[Start of section]

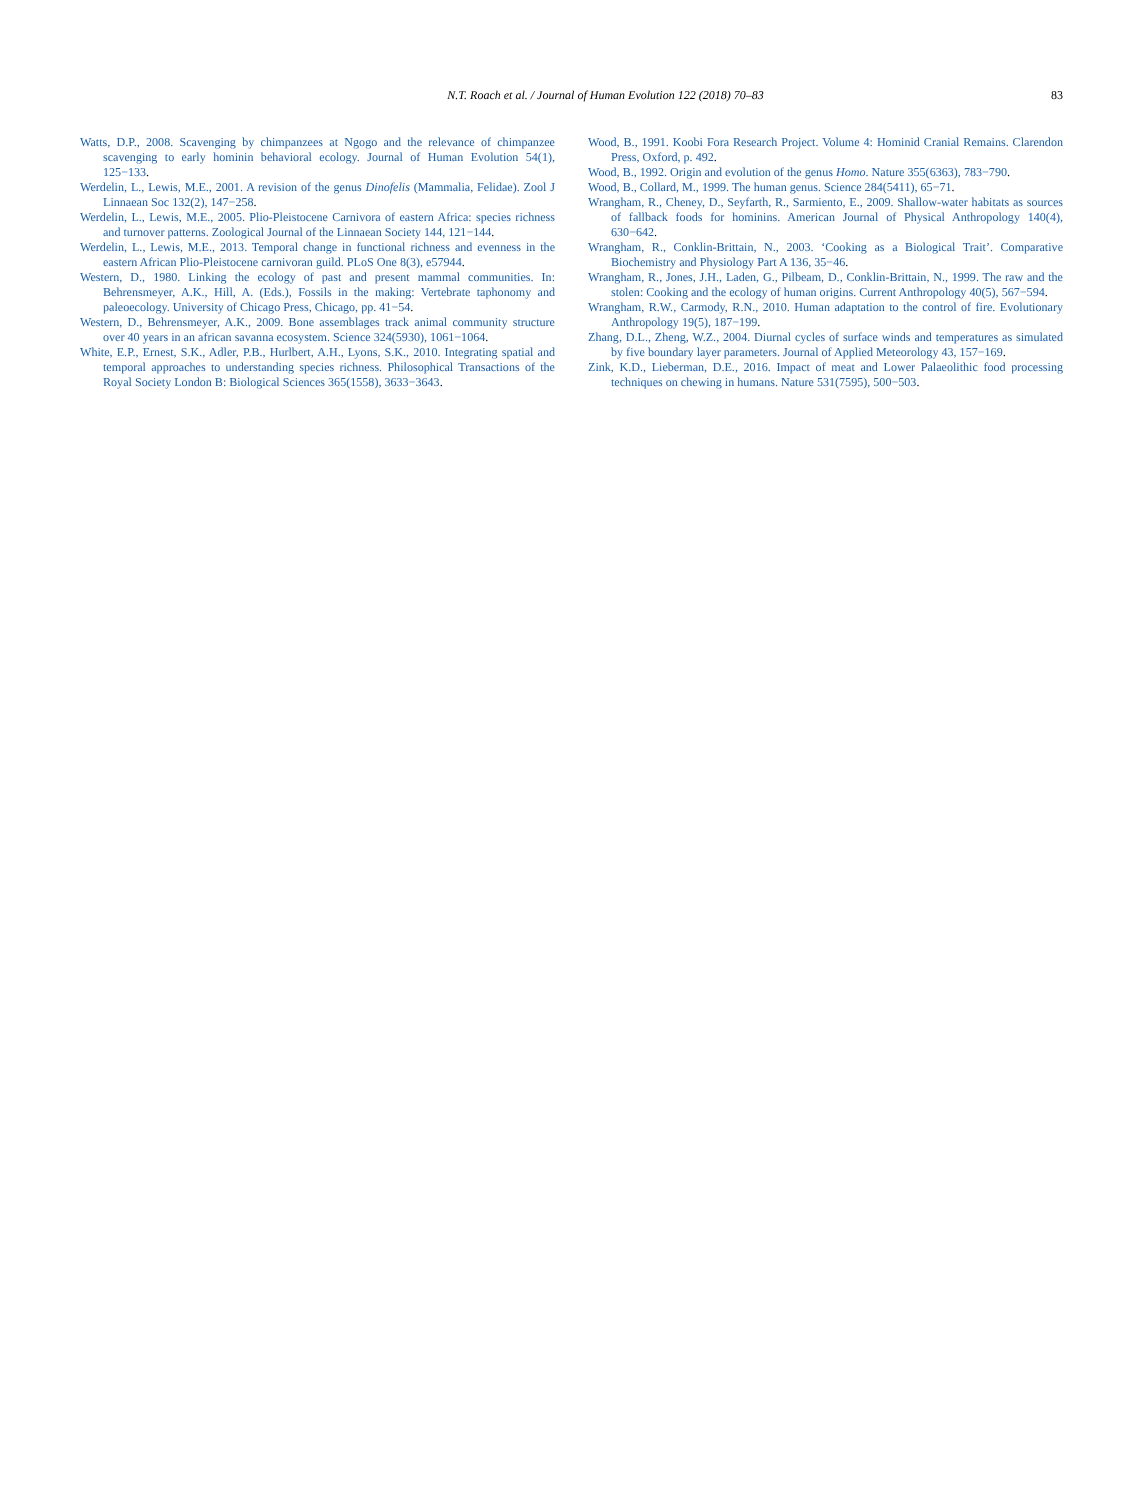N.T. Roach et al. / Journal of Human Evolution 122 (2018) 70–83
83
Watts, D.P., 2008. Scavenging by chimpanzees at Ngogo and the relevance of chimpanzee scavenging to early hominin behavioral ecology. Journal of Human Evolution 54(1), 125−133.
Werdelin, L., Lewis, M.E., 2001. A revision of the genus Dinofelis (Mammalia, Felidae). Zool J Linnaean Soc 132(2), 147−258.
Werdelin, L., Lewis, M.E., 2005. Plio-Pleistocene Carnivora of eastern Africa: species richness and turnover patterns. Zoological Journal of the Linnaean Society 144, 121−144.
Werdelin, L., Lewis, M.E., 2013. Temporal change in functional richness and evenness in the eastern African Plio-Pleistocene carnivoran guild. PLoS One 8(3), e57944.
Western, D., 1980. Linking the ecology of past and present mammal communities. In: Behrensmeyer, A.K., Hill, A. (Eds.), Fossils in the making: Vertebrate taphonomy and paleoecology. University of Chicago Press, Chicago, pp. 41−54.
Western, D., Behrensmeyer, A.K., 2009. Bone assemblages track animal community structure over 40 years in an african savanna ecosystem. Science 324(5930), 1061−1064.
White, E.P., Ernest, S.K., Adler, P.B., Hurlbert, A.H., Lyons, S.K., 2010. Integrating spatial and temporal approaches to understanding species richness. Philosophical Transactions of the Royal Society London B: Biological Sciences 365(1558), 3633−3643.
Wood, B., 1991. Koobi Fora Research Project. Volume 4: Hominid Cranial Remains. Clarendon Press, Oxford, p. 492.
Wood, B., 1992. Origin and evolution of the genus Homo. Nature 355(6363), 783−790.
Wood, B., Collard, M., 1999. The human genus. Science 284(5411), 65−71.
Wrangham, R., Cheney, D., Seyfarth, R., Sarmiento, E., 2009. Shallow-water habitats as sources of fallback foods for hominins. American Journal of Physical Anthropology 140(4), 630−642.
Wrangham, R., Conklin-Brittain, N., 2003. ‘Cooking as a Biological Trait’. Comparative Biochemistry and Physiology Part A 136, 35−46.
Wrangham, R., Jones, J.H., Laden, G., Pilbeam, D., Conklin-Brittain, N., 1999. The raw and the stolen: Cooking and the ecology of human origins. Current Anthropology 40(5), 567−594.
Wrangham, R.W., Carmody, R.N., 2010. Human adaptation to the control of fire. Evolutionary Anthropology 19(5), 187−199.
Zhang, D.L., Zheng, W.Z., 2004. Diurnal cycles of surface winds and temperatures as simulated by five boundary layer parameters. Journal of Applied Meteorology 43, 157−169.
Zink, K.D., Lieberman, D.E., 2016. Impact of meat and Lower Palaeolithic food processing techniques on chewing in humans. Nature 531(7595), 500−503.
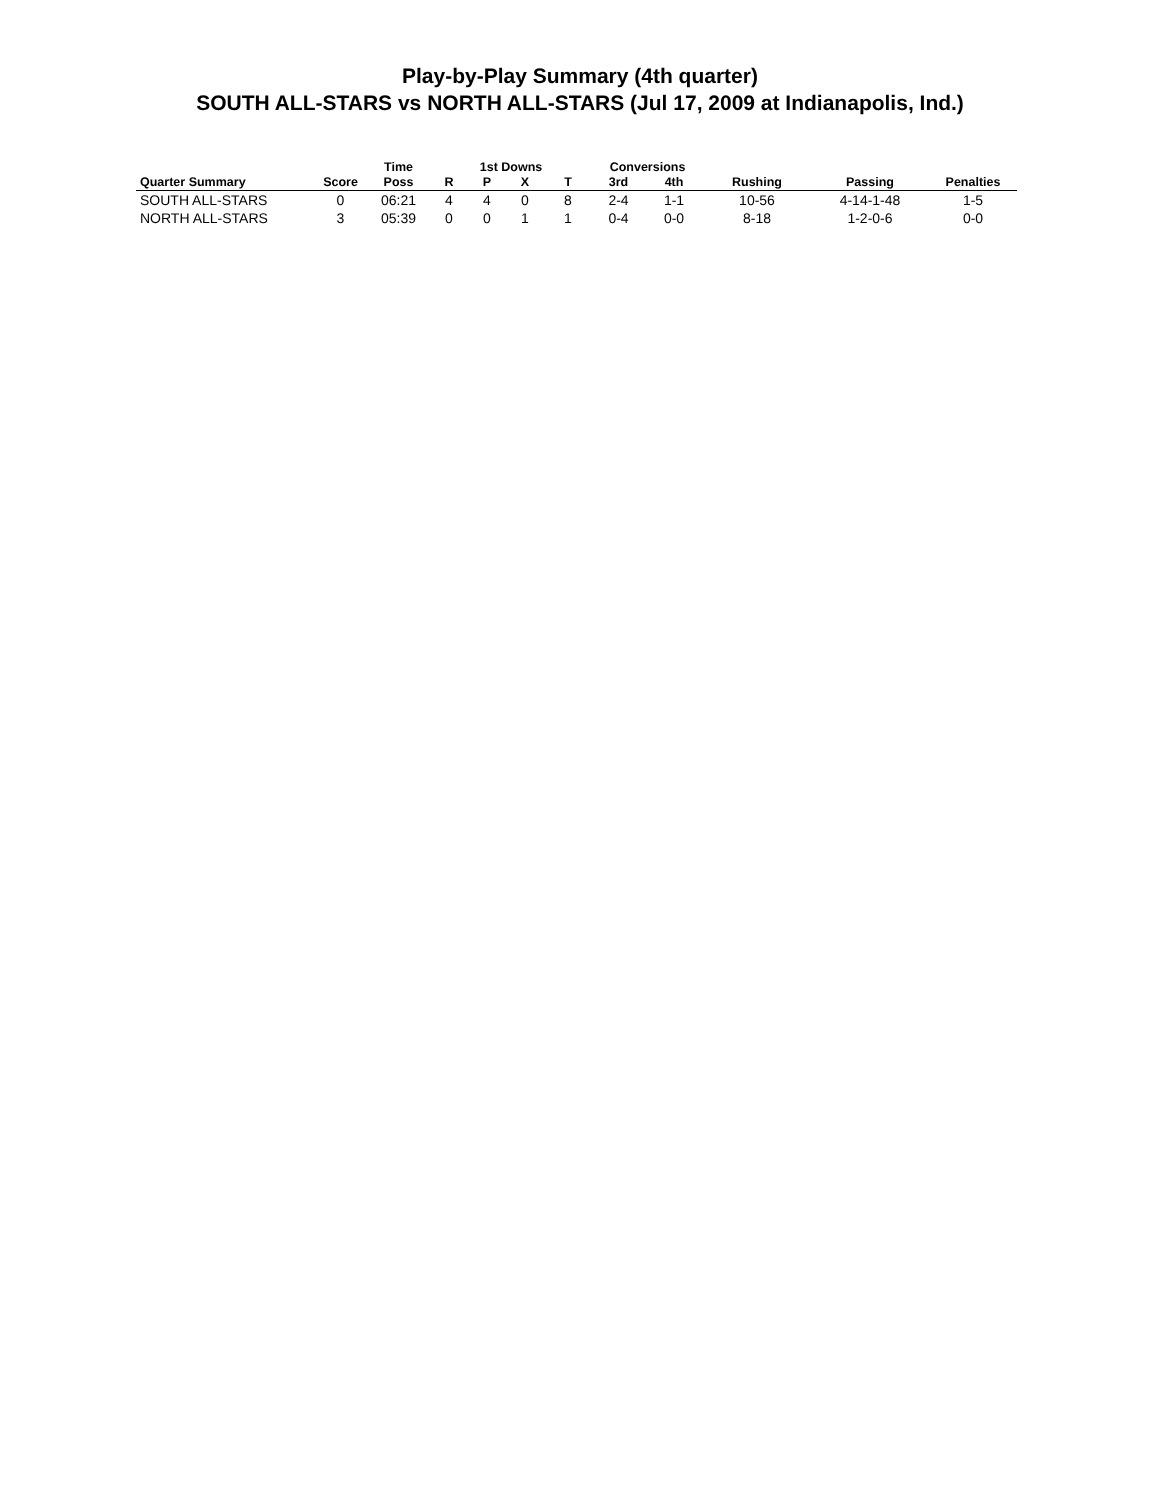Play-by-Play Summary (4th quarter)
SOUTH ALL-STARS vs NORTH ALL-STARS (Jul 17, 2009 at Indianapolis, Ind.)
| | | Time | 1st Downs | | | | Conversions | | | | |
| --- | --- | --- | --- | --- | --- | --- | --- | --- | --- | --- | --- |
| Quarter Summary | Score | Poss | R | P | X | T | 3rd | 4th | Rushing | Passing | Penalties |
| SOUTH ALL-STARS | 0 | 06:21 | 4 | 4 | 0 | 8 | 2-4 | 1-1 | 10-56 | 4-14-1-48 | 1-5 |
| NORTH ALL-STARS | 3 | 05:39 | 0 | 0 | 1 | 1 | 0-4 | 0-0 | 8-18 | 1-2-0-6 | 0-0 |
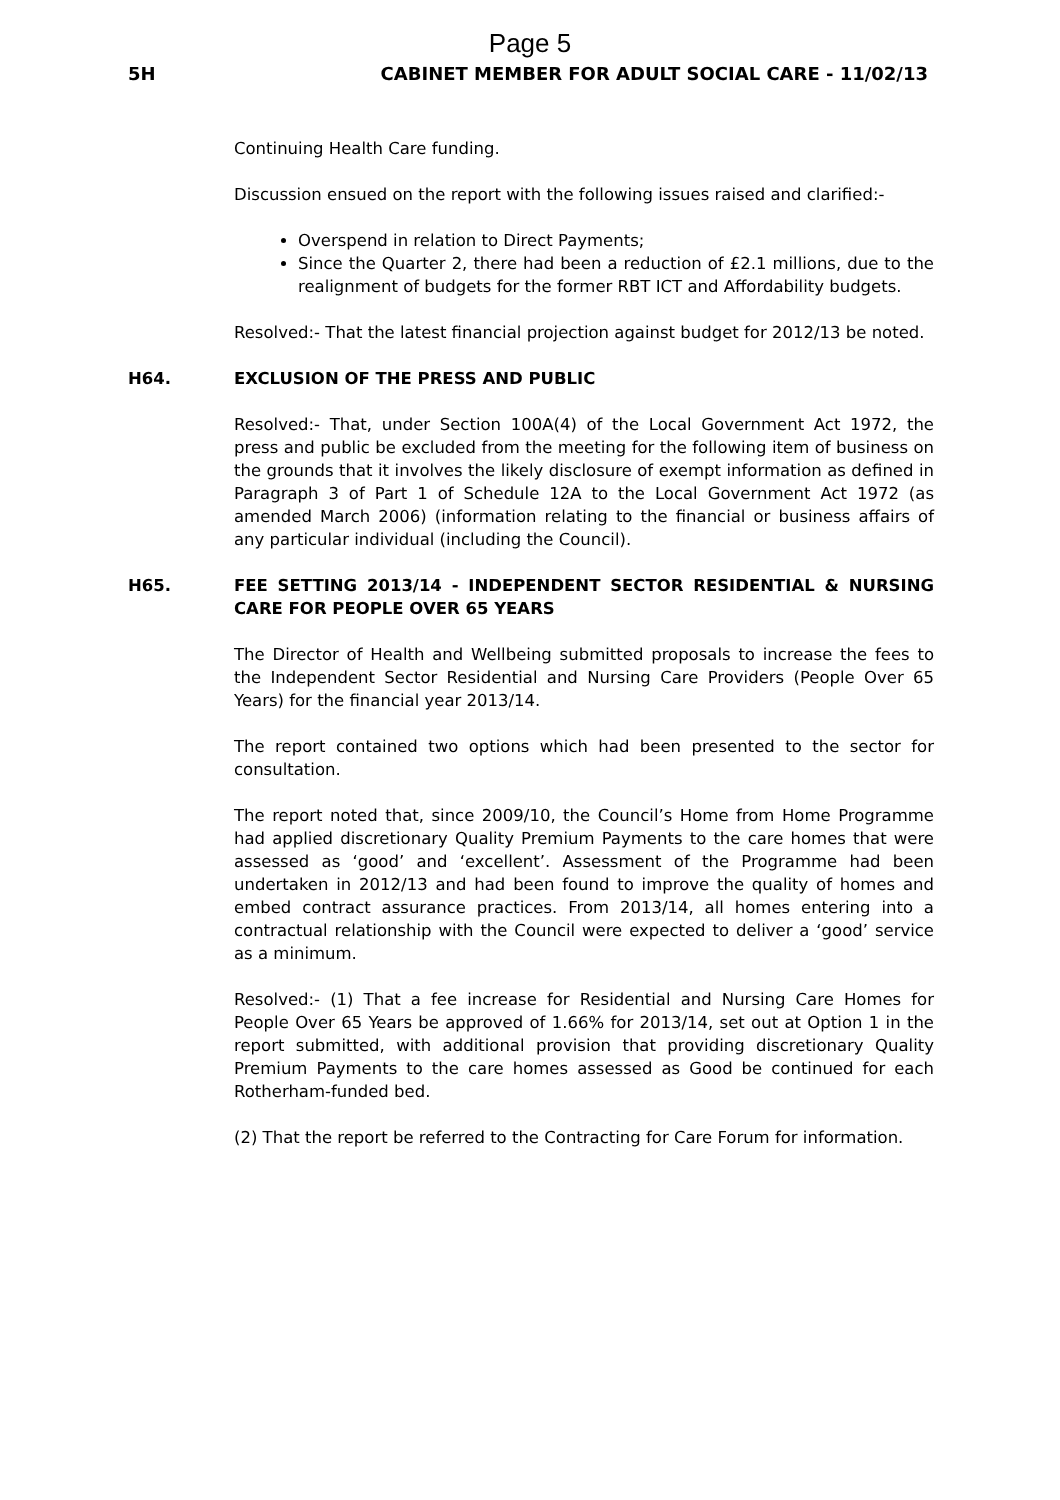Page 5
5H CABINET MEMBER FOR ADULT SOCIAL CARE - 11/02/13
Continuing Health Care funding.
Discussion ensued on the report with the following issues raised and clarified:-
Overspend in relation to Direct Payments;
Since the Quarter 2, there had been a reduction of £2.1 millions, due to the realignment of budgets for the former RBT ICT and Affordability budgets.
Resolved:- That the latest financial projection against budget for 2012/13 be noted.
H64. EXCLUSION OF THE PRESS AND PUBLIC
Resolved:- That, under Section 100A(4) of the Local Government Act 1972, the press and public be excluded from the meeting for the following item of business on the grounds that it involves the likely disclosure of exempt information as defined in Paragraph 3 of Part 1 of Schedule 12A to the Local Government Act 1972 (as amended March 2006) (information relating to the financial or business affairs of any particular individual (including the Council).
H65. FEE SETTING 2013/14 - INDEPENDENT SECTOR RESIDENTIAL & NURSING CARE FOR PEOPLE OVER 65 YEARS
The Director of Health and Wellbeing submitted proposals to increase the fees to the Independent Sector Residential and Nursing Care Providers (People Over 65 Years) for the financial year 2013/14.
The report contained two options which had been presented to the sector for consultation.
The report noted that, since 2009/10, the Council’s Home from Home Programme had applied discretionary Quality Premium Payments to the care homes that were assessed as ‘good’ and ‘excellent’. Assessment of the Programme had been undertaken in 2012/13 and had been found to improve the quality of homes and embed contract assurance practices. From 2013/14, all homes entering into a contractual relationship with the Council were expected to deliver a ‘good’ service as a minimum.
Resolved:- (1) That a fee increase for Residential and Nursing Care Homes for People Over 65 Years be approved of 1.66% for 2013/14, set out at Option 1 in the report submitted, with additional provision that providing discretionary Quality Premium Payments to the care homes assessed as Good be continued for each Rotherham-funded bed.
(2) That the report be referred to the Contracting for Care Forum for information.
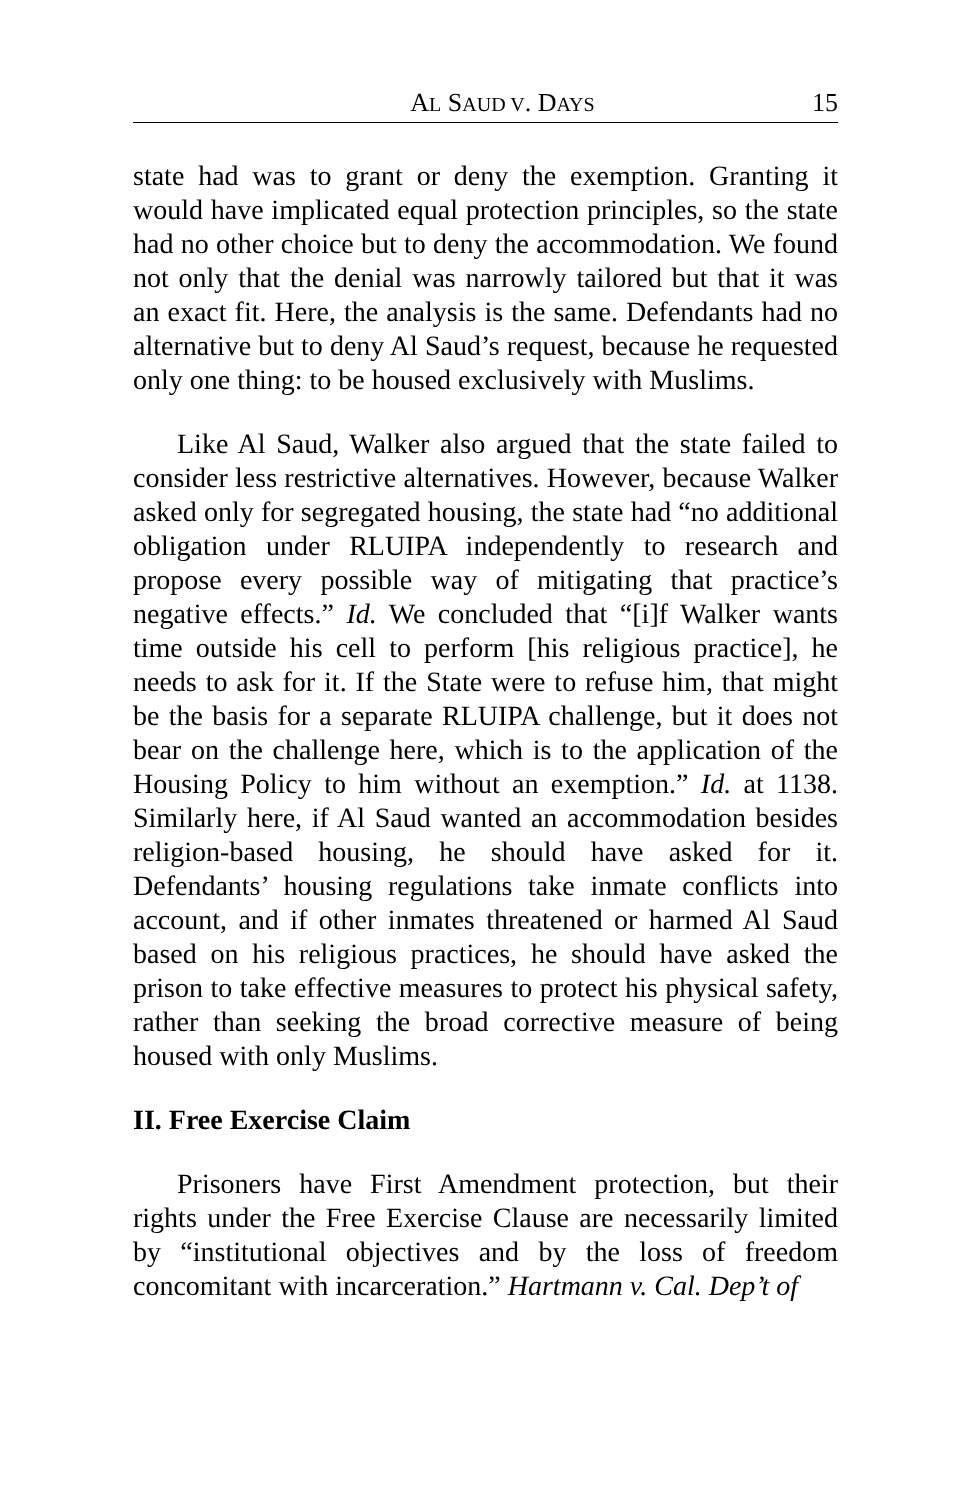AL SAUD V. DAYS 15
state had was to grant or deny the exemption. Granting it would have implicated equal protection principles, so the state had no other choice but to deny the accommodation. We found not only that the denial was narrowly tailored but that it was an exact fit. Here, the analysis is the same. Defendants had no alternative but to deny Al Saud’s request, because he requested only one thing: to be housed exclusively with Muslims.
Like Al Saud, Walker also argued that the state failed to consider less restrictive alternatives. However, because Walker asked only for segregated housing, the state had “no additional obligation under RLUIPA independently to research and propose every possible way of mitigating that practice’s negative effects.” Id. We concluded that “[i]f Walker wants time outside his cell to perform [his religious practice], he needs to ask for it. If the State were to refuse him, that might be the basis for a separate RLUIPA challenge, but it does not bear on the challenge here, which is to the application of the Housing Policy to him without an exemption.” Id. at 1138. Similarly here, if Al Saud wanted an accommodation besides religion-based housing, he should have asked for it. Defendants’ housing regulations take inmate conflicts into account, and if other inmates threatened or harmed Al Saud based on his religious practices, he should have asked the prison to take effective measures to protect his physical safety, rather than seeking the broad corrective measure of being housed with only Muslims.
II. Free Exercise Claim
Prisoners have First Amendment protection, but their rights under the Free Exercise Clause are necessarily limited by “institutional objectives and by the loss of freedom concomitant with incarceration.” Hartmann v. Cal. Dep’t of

[End of section]

About this task:
Make an exact copy of the lines above, beginning with the line with "Passing | Penalties |" and ending with the line with "The report contained", and keep the pictures out of it.

Response to the task:
| Quarter Summary | Score | Poss | R | P | X | T | 3rd | 4th | Rushing | Passing | Penalties |
| SOUTH ALL-STARS | 0 | 06:21 | 4 | 4 | 0 | 8 | 2-4 | 1-1 | 10-56 | 4-14-1-48 | 1-5 |
| NORTH ALL-STARS | 3 | 05:39 | 0 | 0 | 1 | 1 | 0-4 | 0-0 | 8-18 | 1-2-0-6 | 0-0 |
Page 5
5H CABINET MEMBER FOR ADULT SOCIAL CARE - 11/02/13
Continuing Health Care funding.
Discussion ensued on the report with the following issues raised and clarified:-
Overspend in relation to Direct Payments;
Since the Quarter 2, there had been a reduction of £2.1 millions, due to the realignment of budgets for the former RBT ICT and Affordability budgets.
Resolved:- That the latest financial projection against budget for 2012/13 be noted.
H64. EXCLUSION OF THE PRESS AND PUBLIC
Resolved:- That, under Section 100A(4) of the Local Government Act 1972, the press and public be excluded from the meeting for the following item of business on the grounds that it involves the likely disclosure of exempt information as defined in Paragraph 3 of Part 1 of Schedule 12A to the Local Government Act 1972 (as amended March 2006) (information relating to the financial or business affairs of any particular individual (including the Council).
H65. FEE SETTING 2013/14 - INDEPENDENT SECTOR RESIDENTIAL & NURSING CARE FOR PEOPLE OVER 65 YEARS
The Director of Health and Wellbeing submitted proposals to increase the fees to the Independent Sector Residential and Nursing Care Providers (People Over 65 Years) for the financial year 2013/14.
The report contained two options which had been presented to the sector for consultation.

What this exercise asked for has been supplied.